I have just checked the date and it is June 13, 2017, NOT June 15, 1215 (the date of the signing of Magna Carta) yet on BBC News this morning we were told that one of the reasons being given for the delay in the presentation to Parliament of the Queen’s Speech is that it has to be hand written on vellum and “there is a need to allow time for the ink to dry”!

National Post Traumatic Stress Disorder indeed!

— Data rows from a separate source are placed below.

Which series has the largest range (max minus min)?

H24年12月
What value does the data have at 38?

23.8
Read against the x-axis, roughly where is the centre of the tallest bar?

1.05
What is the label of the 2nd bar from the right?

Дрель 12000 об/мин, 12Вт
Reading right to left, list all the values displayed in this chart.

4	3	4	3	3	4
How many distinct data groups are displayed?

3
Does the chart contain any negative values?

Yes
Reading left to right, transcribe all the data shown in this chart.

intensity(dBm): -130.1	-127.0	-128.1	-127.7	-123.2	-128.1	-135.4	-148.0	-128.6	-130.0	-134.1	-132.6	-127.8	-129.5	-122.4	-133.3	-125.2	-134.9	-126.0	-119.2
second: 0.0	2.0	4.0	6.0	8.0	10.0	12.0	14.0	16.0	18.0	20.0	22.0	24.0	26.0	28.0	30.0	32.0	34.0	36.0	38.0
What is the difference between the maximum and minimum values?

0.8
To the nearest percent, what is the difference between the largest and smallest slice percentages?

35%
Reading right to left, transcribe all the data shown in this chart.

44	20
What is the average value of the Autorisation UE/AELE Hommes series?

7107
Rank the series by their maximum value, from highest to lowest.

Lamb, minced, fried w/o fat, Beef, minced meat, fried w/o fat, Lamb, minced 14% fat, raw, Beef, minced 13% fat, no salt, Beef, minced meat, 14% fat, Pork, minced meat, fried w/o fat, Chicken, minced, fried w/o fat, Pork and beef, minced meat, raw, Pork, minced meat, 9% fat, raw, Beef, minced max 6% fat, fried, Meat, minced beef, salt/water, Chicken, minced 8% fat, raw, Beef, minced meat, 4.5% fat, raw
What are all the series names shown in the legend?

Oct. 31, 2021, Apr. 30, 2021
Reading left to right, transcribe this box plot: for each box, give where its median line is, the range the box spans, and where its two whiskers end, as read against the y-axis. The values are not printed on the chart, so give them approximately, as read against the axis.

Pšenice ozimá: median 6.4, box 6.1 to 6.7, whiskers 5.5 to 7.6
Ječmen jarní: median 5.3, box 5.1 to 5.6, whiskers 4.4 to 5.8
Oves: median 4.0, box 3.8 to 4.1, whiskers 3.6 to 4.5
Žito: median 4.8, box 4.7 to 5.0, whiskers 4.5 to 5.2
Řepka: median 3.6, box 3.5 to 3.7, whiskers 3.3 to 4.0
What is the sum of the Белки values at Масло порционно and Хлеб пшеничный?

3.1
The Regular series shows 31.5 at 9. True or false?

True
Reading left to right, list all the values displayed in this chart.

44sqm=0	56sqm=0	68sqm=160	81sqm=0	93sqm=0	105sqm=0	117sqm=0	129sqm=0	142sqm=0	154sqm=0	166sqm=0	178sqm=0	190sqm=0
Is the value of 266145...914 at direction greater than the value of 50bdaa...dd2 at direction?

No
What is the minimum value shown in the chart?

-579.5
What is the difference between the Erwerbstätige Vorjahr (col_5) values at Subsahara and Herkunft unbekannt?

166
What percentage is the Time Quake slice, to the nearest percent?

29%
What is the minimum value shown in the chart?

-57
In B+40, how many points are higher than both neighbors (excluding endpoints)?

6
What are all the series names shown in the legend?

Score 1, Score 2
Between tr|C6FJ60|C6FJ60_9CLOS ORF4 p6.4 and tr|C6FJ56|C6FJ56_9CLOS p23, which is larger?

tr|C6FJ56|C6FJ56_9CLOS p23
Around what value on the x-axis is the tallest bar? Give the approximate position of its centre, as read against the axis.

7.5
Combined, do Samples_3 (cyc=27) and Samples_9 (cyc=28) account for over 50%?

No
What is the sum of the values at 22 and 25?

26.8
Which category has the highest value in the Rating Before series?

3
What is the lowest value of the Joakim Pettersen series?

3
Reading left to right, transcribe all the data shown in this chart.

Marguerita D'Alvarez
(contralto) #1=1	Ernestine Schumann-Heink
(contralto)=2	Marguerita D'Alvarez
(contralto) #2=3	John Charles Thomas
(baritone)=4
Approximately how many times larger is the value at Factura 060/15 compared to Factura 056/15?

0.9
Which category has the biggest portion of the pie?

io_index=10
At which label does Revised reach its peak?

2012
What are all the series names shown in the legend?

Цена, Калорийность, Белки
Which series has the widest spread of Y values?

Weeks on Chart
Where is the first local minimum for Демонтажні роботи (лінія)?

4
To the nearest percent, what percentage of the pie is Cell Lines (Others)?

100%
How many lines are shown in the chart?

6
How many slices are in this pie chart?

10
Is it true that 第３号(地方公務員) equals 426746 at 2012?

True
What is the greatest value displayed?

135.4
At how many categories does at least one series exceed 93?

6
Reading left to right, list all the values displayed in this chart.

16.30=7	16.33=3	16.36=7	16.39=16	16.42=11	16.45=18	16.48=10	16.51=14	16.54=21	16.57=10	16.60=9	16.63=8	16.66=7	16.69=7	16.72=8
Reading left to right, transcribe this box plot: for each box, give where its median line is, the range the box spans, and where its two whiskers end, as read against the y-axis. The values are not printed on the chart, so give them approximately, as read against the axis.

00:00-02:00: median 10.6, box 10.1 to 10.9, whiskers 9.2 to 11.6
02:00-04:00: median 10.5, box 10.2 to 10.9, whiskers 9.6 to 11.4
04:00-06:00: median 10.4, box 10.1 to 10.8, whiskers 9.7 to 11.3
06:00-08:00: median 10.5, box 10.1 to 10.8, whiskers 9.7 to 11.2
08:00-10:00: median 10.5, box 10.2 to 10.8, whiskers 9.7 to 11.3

No wonder the rest of Europe thinks we are mad.

TERRY FLINDERS, Upper Stratton, Swindon

Fox hunting faux pas

I HAVE always been an animal lover. The joy of my cats, now long gone, purring on my knee after a hard day on the building sites in all weathers was a delight that eases the tribulations of the society we all share.

My long gone dogs wagging their tails as I came home from a nightmare day at work giving me a purpose to continue to support my family and my pets.

My little Westie enhances my life on a daily basis with daily walks. My point?

The Prime Minister of Great Britain decided to mention in her manifesto that she would encourage another vote on the despicable pursing the uneatable - namely fox hunting.

Hunters are a crowd of jumped up toffs on horses. Can any of the Adver readers afford the upkeep of a horse? Not many I suspect.

A hunt is chasing a wild British canine, which is to be to be ripped apart by domestic British canines.

And let’s not to mention the fact that the Master of the Hounds executes the hounds when they get too old to keep up with the chase - while he himself evades that problem by sitting on a horse.

Mrs May wonders why she is now in charge of a minority government, I don’t. And she won’t be for long I strongly suspect.